*WHAT YOU NEED TO DO*
Each line of the material that mentions the word "Ebrahim" is to be copied.

-=-=-=-=-

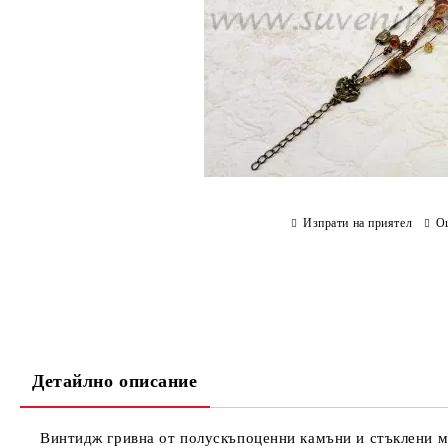
Изпрати на приятел
О
Детайлно описание
Винтидж гривна от полускъпоценни камъни и стъклени м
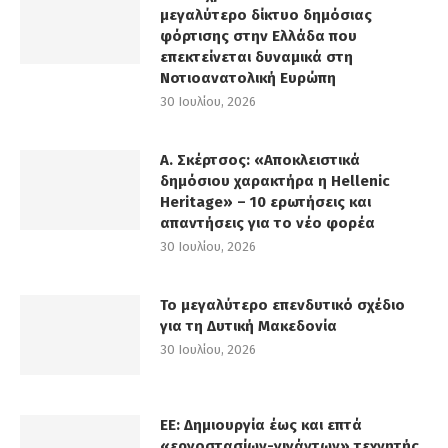
μεγαλύτερο δίκτυο δημόσιας
φόρτισης στην Ελλάδα που
επεκτείνεται δυναμικά στη
Νοτιοανατολική Ευρώπη
30 Ιουλίου, 2026
Α. Σκέρτσος: «Αποκλειστικά
δημόσιου χαρακτήρα η Hellenic
Heritage» – 10 ερωτήσεις και
απαντήσεις για το νέο φορέα
30 Ιουλίου, 2026
Το μεγαλύτερο επενδυτικό σχέδιο
για τη Δυτική Μακεδονία
30 Ιουλίου, 2026
ΕΕ: Δημιουργία έως και επτά
«εργοστασίων-γιγάντων» τεχνητής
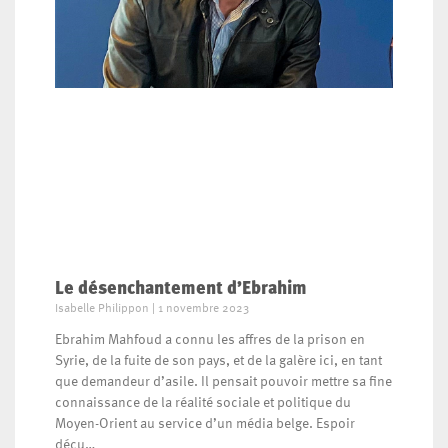
Le désenchantement d’Ebrahim
Isabelle Philippon
1 novembre 2023
Ebrahim Mahfoud a connu les affres de la prison en
Syrie, de la fuite de son pays, et de la galère ici, en tant
que demandeur d’asile. Il pensait pouvoir mettre sa fine
connaissance de la réalité sociale et politique du
Moyen-Orient au service d’un média belge. Espoir
déçu…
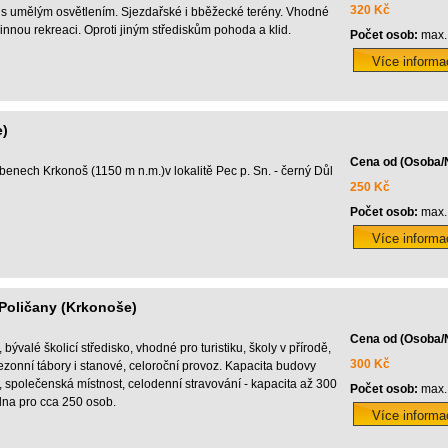
320 Kč
ek s umělým osvětlením. Sjezdařské i bběžecké terény. Vhodné
innou rekreaci. Oproti jiným střediskům pohoda a klid.
Počet osob:
max.
e)
Cena od (Osoba/
enech Krkonoš (1150 m n.m.)v lokalitě Pec p. Sn. - černý Důl
250 Kč
Počet osob:
max.
 Poličany (Krkonoše)
Cena od (Osoba/
bývalé školicí středisko, vhodné pro turistiku, školy v přírodě,
300 Kč
sezonní tábory i stanové, celoroční provoz. Kapacita budovy
 společenská místnost, celodenní stravování - kapacita až 300
Počet osob:
max.
dna pro cca 250 osob.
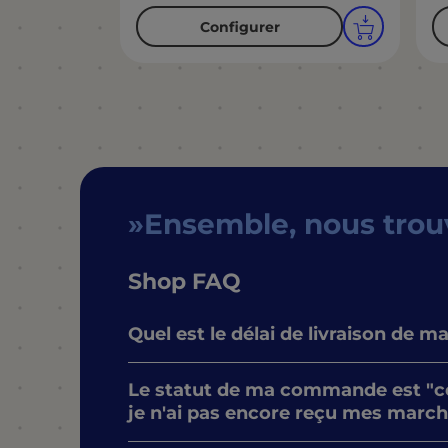
Configurer
Ensemble, nous tro
Shop FAQ
Quel est le délai de livraison de
Le statut de ma commande est "c
je n'ai pas encore reçu mes march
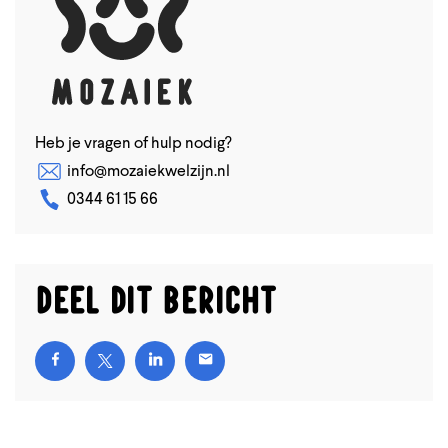
Heb je vragen of hulp nodig?
info@mozaiekwelzijn.nl
0344 61 15 66
Deel dit bericht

-=-=-=-=-

*WRITTEN ANSWER*
Le désenchantement d’Ebrahim
Ebrahim Mahfoud a connu les affres de la prison en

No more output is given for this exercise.